Melissa and her grandparents later moved to Dallas, where Melissa studied at the Southwestern Adventist University, receiving a nursing degree. She met fellow church member Michael Gibson and they both married in July 2016 in Texas. Shortly afterward, the couple settled in Berrien Springs, Michigan, where Gibson attended a seminary following his graduation in theology.

In November 2018, Melissa travelled to Palau along her grandparents and husband, where she was received with honors by chief Salii and the local Adventist community. Before arriving in Palau, Melissa had attended a seminary in Guam, a U.S. territory which saw itself deeply affected by the DePaivas murders. Hirosi, serving life in prison, had become religious over time and wrote several letters to Melissa and her family. He was baptized in prison and asked them to visit him in prison while they were in Palau.

While initially reluctant to visit Hirosi, Melissa went to the prison along with other church missionaries and local officials, including Surangel Whipps Jr. (later President of Palau). She was received by a police officer who had taken care of her when she was rescued in 2003. During the meeting, Hirosi apologized to Melissa and Ruth, and they prayed together.

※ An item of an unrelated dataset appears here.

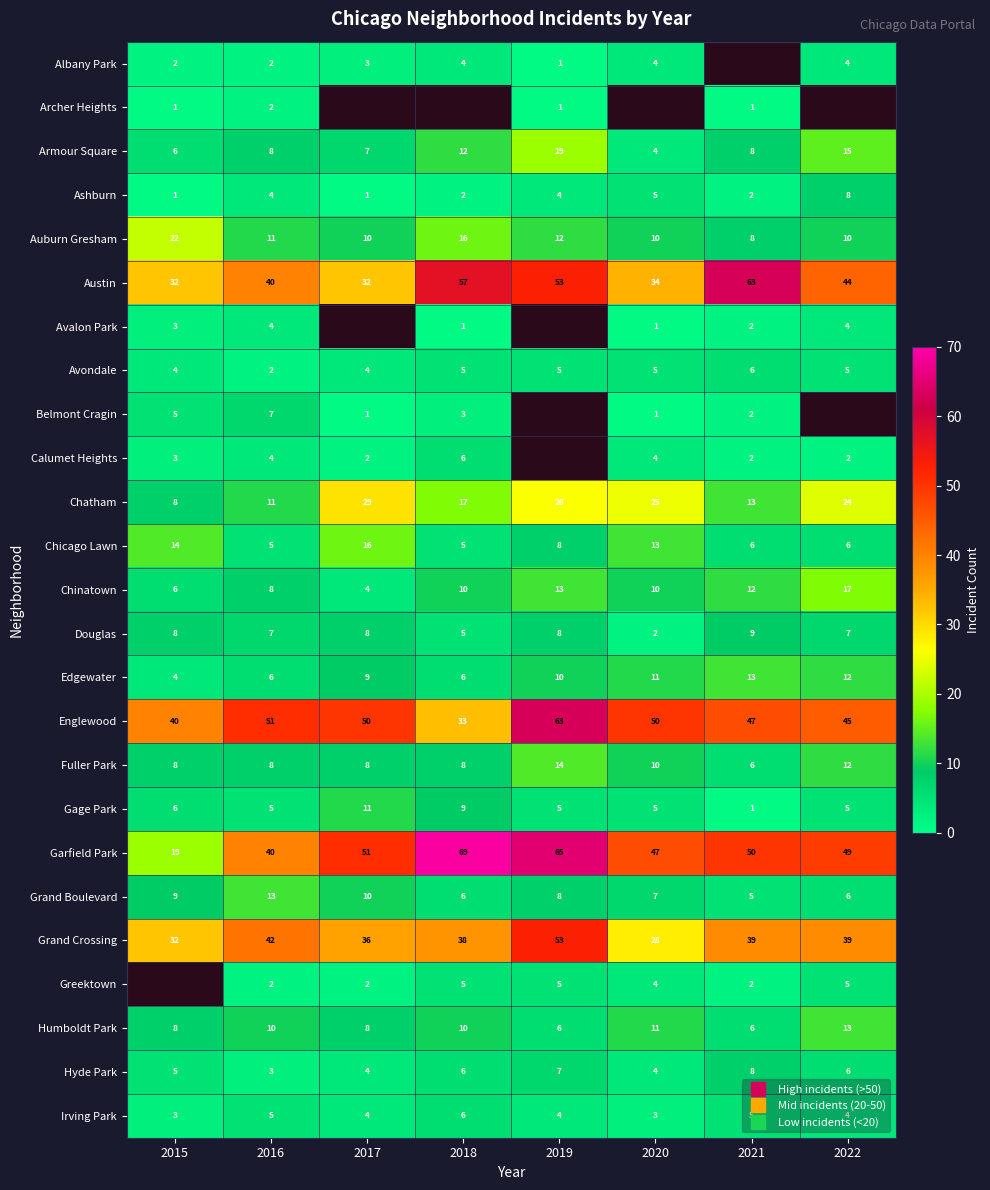

At which label is Calumet Heights closest to 4?

2016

In March 2022, a documentary titled Return to Palau premiered in Palau, with thousands of attendees, including President Whipps Jr., as well as traditional chief Salii and former president Remengesau. Before her second visit to the country, President Whipps declared Melissa and the DePaivas a "family of Palau." It was featured at Andrews University in April 2022.

Melissa's grandparents, Ruth and Itamar, died in 2023 and 2025, respectively.